Tim Young [Elevate Software]

Elevate Software, Inc.

Avatar

Email timyoung@elevatesoft.com

Malcolm,

<< So I wondered what if the query returns text in a mix of character sets? >>

In that case, your results will be mixed, depending upon which collation you're using.  Some will cope, and others will not.

<< So at least for now, is it enough for me to include COLLATE ENU (or almost any other collation except UNI)
in order to get the returned text in upper case? >>

Yes.

<< Is there some reason why COLLATE UNI does not work .. >>

Yes, it's not designed to work with anything other than English and other western European languages.  It's a simple mapping that is similar to a basic binary code point comparison.

Tim Young
Elevate Software
www.elevatesoft.com
Mon, Aug 6 2018 6:50 PMPermanent Link

Malcolm Taylor

Tim Young [Elevate Software] wrote:

>
> << Is there some reason why COLLATE UNI does not work .. >>
>
> Yes, it's not designed to work with anything other than English and
> other western European languages.  It's a simple mapping that is
> similar to a basic binary code point comparison.
>

Thanks for the clarification, Tim.
Ah, yes, the good old ASCII 'case' bit, updated to ANSI-ish.
Well, it is what it is.
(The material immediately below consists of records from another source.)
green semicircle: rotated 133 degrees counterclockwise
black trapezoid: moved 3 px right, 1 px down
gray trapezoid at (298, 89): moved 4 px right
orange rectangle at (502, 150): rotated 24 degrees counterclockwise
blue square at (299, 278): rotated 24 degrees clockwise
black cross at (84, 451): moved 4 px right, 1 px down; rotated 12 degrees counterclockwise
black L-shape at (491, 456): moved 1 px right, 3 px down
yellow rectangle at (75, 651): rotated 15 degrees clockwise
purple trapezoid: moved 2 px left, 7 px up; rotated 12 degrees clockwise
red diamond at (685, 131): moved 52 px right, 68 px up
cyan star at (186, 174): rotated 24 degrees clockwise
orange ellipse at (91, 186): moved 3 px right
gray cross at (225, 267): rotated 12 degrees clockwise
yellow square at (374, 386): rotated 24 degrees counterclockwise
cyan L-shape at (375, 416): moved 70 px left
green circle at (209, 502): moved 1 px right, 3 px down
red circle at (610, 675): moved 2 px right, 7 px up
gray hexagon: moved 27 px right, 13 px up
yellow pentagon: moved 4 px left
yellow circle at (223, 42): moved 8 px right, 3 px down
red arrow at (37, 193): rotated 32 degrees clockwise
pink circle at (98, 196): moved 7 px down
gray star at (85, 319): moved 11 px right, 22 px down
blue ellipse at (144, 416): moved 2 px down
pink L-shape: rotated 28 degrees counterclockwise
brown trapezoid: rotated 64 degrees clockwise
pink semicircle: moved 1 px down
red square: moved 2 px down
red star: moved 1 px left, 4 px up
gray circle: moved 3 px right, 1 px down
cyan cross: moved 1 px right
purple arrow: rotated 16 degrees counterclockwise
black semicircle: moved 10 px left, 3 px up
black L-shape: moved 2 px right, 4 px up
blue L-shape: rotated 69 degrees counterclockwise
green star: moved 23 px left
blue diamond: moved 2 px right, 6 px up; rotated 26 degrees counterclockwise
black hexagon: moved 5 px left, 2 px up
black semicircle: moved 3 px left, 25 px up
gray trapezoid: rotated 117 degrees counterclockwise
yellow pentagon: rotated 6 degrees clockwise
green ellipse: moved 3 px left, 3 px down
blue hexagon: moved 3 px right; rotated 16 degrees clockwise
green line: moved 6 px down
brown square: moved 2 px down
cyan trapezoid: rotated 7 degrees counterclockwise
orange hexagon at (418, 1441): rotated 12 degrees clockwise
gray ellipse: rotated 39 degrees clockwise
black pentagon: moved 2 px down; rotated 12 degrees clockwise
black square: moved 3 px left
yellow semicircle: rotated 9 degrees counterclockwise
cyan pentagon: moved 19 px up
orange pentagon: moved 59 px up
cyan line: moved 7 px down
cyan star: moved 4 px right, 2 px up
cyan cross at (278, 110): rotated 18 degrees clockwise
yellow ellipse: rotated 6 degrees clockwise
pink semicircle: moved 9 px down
Frown
COLLATE ENG seems to work for me - certainly better than before.  Smile

Malcolm

 
Wed, Aug 8 2018 1:51 PMPermanent Link

Tim Young [Elevate Software]

Elevate Software, Inc.

Avatar

Email timyoung@elevatesoft.com

Malcolm,

<< Thanks for the clarification, Tim. Ah, yes, the good old ASCII 'case' bit, updated to ANSI-ish. >>

Yeah, it's very basic, but it's portable and works the same for both ANSI and Unicode code points.

Tim Young
Elevate Software
www.elevatesoft.com
Image